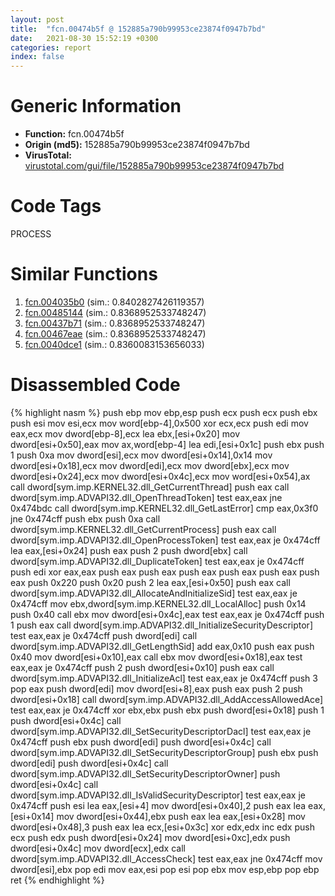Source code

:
 ```yaml
---
layout: post
title:  "fcn.00474b5f @ 152885a790b99953ce23874f0947b7bd"
date:   2021-08-30 15:52:19 +0300
categories: report
index: false
---
```


# Generic Information
- **Function:** fcn.00474b5f
- **Origin (md5):** 152885a790b99953ce23874f0947b7bd
- **VirusTotal:** [virustotal.com/gui/file/152885a790b99953ce23874f0947b7bd][virustotal_ref]

# Code Tags
<span class="tag" id="PROCESS">PROCESS</span>


# Similar Functions

1. [fcn.004035b0][similar_1_ref] (sim.: 0.8402827426119357)
2. [fcn.00485144][similar_2_ref] (sim.: 0.8368952533748247)
3. [fcn.00437b71][similar_3_ref] (sim.: 0.8368952533748247)
4. [fcn.00467eae][similar_4_ref] (sim.: 0.8368952533748247)
5. [fcn.0040dce1][similar_5_ref] (sim.: 0.8360083153656033)


# Disassembled Code

{% highlight nasm %}
push ebp
mov ebp,esp
push ecx
push ecx
push ebx
push esi
mov esi,ecx
mov word[ebp-4],0x500
xor ecx,ecx
push edi
mov eax,ecx
mov dword[ebp-8],ecx
lea ebx,[esi+0x20]
mov dword[esi+0x50],eax
mov ax,word[ebp-4]
lea edi,[esi+0x1c]
push ebx
push 1
push 0xa
mov dword[esi],ecx
mov dword[esi+0x14],0x14
mov dword[esi+0x18],ecx
mov dword[edi],ecx
mov dword[ebx],ecx
mov dword[esi+0x24],ecx
mov dword[esi+0x4c],ecx
mov word[esi+0x54],ax
call dword[sym.imp.KERNEL32.dll_GetCurrentThread]
push eax
call dword[sym.imp.ADVAPI32.dll_OpenThreadToken]
test eax,eax
jne 0x474bdc
call dword[sym.imp.KERNEL32.dll_GetLastError]
cmp eax,0x3f0
jne 0x474cff
push ebx
push 0xa
call dword[sym.imp.KERNEL32.dll_GetCurrentProcess]
push eax
call dword[sym.imp.ADVAPI32.dll_OpenProcessToken]
test eax,eax
je 0x474cff
lea eax,[esi+0x24]
push eax
push 2
push dword[ebx]
call dword[sym.imp.ADVAPI32.dll_DuplicateToken]
test eax,eax
je 0x474cff
push edi
xor eax,eax
push eax
push eax
push eax
push eax
push eax
push eax
push 0x220
push 0x20
push 2
lea eax,[esi+0x50]
push eax
call dword[sym.imp.ADVAPI32.dll_AllocateAndInitializeSid]
test eax,eax
je 0x474cff
mov ebx,dword[sym.imp.KERNEL32.dll_LocalAlloc]
push 0x14
push 0x40
call ebx
mov dword[esi+0x4c],eax
test eax,eax
je 0x474cff
push 1
push eax
call dword[sym.imp.ADVAPI32.dll_InitializeSecurityDescriptor]
test eax,eax
je 0x474cff
push dword[edi]
call dword[sym.imp.ADVAPI32.dll_GetLengthSid]
add eax,0x10
push eax
push 0x40
mov dword[esi+0x10],eax
call ebx
mov dword[esi+0x18],eax
test eax,eax
je 0x474cff
push 2
push dword[esi+0x10]
push eax
call dword[sym.imp.ADVAPI32.dll_InitializeAcl]
test eax,eax
je 0x474cff
push 3
pop eax
push dword[edi]
mov dword[esi+8],eax
push eax
push 2
push dword[esi+0x18]
call dword[sym.imp.ADVAPI32.dll_AddAccessAllowedAce]
test eax,eax
je 0x474cff
xor ebx,ebx
push ebx
push dword[esi+0x18]
push 1
push dword[esi+0x4c]
call dword[sym.imp.ADVAPI32.dll_SetSecurityDescriptorDacl]
test eax,eax
je 0x474cff
push ebx
push dword[edi]
push dword[esi+0x4c]
call dword[sym.imp.ADVAPI32.dll_SetSecurityDescriptorGroup]
push ebx
push dword[edi]
push dword[esi+0x4c]
call dword[sym.imp.ADVAPI32.dll_SetSecurityDescriptorOwner]
push dword[esi+0x4c]
call dword[sym.imp.ADVAPI32.dll_IsValidSecurityDescriptor]
test eax,eax
je 0x474cff
push esi
lea eax,[esi+4]
mov dword[esi+0x40],2
push eax
lea eax,[esi+0x14]
mov dword[esi+0x44],ebx
push eax
lea eax,[esi+0x28]
mov dword[esi+0x48],3
push eax
lea ecx,[esi+0x3c]
xor edx,edx
inc edx
push ecx
push edx
push dword[esi+0x24]
mov dword[esi+0xc],edx
push dword[esi+0x4c]
mov dword[ecx],edx
call dword[sym.imp.ADVAPI32.dll_AccessCheck]
test eax,eax
jne 0x474cff
mov dword[esi],ebx
pop edi
mov eax,esi
pop esi
pop ebx
mov esp,ebp
pop ebp
ret
{% endhighlight %}


[similar_1_ref]: /report/fcn.004035b0@d96761eb00d2d97e2b6f5ffffed0b46a
[similar_2_ref]: /report/fcn.00485144@279a61b1e76da49531f1f16fd1102a2d
[similar_3_ref]: /report/fcn.00437b71@289859175c221b107317af7727d26c17
[similar_4_ref]: /report/fcn.00467eae@be7fba7cc724acf4ae2900d99e0fc9c3
[similar_5_ref]: /report/fcn.0040dce1@883dfc165005908f8666e487fe529d8c
[virustotal_ref]: https://www.virustotal.com/gui/file/152885a790b99953ce23874f0947b7bd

——————————

> **What to produce**
Locate the word "file" in the entries, and copy every line where it is found.

> **Output**
- **VirusTotal:** [virustotal.com/gui/file/152885a790b99953ce23874f0947b7bd][virustotal_ref]
[virustotal_ref]: https://www.virustotal.com/gui/file/152885a790b99953ce23874f0947b7bd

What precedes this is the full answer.